◆ YOUR OBJECTIVE ◆
Reproduce every line of the records below character for character, with nothing changed, added, or left out.

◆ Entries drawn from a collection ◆
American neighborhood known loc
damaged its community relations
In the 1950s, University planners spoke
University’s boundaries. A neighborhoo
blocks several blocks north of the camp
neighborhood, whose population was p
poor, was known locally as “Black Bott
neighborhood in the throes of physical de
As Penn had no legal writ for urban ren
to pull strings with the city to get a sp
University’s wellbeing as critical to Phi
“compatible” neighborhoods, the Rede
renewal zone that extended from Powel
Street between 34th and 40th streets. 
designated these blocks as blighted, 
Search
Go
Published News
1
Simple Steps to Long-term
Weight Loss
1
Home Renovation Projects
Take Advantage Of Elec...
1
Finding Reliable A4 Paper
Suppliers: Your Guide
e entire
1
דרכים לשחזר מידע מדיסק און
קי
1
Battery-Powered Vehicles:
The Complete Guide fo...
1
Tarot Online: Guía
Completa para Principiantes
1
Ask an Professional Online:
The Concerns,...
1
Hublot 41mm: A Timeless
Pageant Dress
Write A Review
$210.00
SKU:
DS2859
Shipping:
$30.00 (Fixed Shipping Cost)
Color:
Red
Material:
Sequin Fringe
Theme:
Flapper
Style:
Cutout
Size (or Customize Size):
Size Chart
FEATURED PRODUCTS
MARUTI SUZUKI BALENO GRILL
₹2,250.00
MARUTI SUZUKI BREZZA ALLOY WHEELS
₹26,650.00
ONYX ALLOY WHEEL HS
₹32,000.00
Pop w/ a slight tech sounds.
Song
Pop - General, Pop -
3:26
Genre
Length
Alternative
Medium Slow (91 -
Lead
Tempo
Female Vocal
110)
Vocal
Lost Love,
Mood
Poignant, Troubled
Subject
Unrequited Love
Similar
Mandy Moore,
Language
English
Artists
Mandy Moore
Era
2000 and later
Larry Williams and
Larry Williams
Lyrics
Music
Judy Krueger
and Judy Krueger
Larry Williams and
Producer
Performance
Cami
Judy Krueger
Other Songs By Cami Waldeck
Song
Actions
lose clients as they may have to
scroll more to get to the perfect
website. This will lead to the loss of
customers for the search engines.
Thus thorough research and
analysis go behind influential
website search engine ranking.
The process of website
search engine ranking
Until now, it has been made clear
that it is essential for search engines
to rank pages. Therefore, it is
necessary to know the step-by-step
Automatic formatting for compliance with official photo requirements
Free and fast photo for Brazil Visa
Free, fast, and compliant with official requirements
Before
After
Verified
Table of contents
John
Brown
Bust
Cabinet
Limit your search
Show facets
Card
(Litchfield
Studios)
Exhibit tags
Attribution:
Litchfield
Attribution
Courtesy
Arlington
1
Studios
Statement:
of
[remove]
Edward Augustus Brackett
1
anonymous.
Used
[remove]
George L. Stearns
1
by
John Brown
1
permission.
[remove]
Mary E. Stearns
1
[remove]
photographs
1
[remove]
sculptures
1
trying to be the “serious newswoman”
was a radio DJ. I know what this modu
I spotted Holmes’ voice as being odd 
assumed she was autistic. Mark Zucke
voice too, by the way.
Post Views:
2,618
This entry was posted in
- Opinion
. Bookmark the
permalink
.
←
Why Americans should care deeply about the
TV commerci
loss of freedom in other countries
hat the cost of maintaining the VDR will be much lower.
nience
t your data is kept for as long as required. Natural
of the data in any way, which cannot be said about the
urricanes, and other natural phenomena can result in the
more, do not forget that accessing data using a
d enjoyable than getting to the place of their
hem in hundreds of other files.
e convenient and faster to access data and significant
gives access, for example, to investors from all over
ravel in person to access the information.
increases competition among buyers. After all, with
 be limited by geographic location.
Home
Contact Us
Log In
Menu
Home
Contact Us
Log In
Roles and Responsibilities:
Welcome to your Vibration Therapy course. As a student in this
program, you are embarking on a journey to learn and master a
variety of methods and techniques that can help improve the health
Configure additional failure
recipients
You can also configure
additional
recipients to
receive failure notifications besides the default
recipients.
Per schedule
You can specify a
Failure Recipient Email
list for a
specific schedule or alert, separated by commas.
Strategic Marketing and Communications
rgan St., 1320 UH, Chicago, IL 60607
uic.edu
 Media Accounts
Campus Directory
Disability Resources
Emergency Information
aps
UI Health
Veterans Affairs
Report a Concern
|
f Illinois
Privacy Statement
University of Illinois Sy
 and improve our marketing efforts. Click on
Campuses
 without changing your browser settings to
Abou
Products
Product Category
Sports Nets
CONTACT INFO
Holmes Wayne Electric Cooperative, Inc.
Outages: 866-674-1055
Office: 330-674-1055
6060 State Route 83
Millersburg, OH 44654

◆ RESPONSE TO THE EXERCISE ◆
American neighborhood known loc
damaged its community relations
In the 1950s, University planners spoke
University’s boundaries. A neighborhoo
blocks several blocks north of the camp
neighborhood, whose population was p
poor, was known locally as “Black Bott
neighborhood in the throes of physical de
As Penn had no legal writ for urban ren
to pull strings with the city to get a sp
University’s wellbeing as critical to Phi
“compatible” neighborhoods, the Rede
renewal zone that extended from Powel
Street between 34th and 40th streets. 
designated these blocks as blighted, 
Search
Go
Published News
1
Simple Steps to Long-term
Weight Loss
1
Home Renovation Projects
Take Advantage Of Elec...
1
Finding Reliable A4 Paper
Suppliers: Your Guide
e entire
1
דרכים לשחזר מידע מדיסק און
קי
1
Battery-Powered Vehicles:
The Complete Guide fo...
1
Tarot Online: Guía
Completa para Principiantes
1
Ask an Professional Online:
The Concerns,...
1
Hublot 41mm: A Timeless
Pageant Dress
Write A Review
$210.00
SKU:
DS2859
Shipping:
$30.00 (Fixed Shipping Cost)
Color:
Red
Material:
Sequin Fringe
Theme:
Flapper
Style:
Cutout
Size (or Customize Size):
Size Chart
FEATURED PRODUCTS
MARUTI SUZUKI BALENO GRILL
₹2,250.00
MARUTI SUZUKI BREZZA ALLOY WHEELS
₹26,650.00
ONYX ALLOY WHEEL HS
₹32,000.00
Pop w/ a slight tech sounds.
Song
Pop - General, Pop -
3:26
Genre
Length
Alternative
Medium Slow (91 -
Lead
Tempo
Female Vocal
110)
Vocal
Lost Love,
Mood
Poignant, Troubled
Subject
Unrequited Love
Similar
Mandy Moore,
Language
English
Artists
Mandy Moore
Era
2000 and later
Larry Williams and
Larry Williams
Lyrics
Music
Judy Krueger
and Judy Krueger
Larry Williams and
Producer
Performance
Cami
Judy Krueger
Other Songs By Cami Waldeck
Song
Actions
lose clients as they may have to
scroll more to get to the perfect
website. This will lead to the loss of
customers for the search engines.
Thus thorough research and
analysis go behind influential
website search engine ranking.
The process of website
search engine ranking
Until now, it has been made clear
that it is essential for search engines
to rank pages. Therefore, it is
necessary to know the step-by-step
Automatic formatting for compliance with official photo requirements
Free and fast photo for Brazil Visa
Free, fast, and compliant with official requirements
Before
After
Verified
Table of contents
John
Brown
Bust
Cabinet
Limit your search
Show facets
Card
(Litchfield
Studios)
Exhibit tags
Attribution:
Litchfield
Attribution
Courtesy
Arlington
1
Studios
Statement:
of
[remove]
Edward Augustus Brackett
1
anonymous.
Used
[remove]
George L. Stearns
1
by
John Brown
1
permission.
[remove]
Mary E. Stearns
1
[remove]
photographs
1
[remove]
sculptures
1
trying to be the “serious newswoman”
was a radio DJ. I know what this modu
I spotted Holmes’ voice as being odd 
assumed she was autistic. Mark Zucke
voice too, by the way.
Post Views:
2,618
This entry was posted in
- Opinion
. Bookmark the
permalink
.
←
Why Americans should care deeply about the
TV commerci
loss of freedom in other countries
hat the cost of maintaining the VDR will be much lower.
nience
t your data is kept for as long as required. Natural
of the data in any way, which cannot be said about the
urricanes, and other natural phenomena can result in the
more, do not forget that accessing data using a
d enjoyable than getting to the place of their
hem in hundreds of other files.
e convenient and faster to access data and significant
gives access, for example, to investors from all over
ravel in person to access the information.
increases competition among buyers. After all, with
 be limited by geographic location.
Home
Contact Us
Log In
Menu
Home
Contact Us
Log In
Roles and Responsibilities:
Welcome to your Vibration Therapy course. As a student in this
program, you are embarking on a journey to learn and master a
variety of methods and techniques that can help improve the health
Configure additional failure
recipients
You can also configure
additional
recipients to
receive failure notifications besides the default
recipients.
Per schedule
You can specify a
Failure Recipient Email
list for a
specific schedule or alert, separated by commas.
Strategic Marketing and Communications
rgan St., 1320 UH, Chicago, IL 60607
uic.edu
 Media Accounts
Campus Directory
Disability Resources
Emergency Information
aps
UI Health
Veterans Affairs
Report a Concern
|
f Illinois
Privacy Statement
University of Illinois Sy
 and improve our marketing efforts. Click on
Campuses
 without changing your browser settings to
Abou
Products
Product Category
Sports Nets
CONTACT INFO
Holmes Wayne Electric Cooperative, Inc.
Outages: 866-674-1055
Office: 330-674-1055
6060 State Route 83
Millersburg, OH 44654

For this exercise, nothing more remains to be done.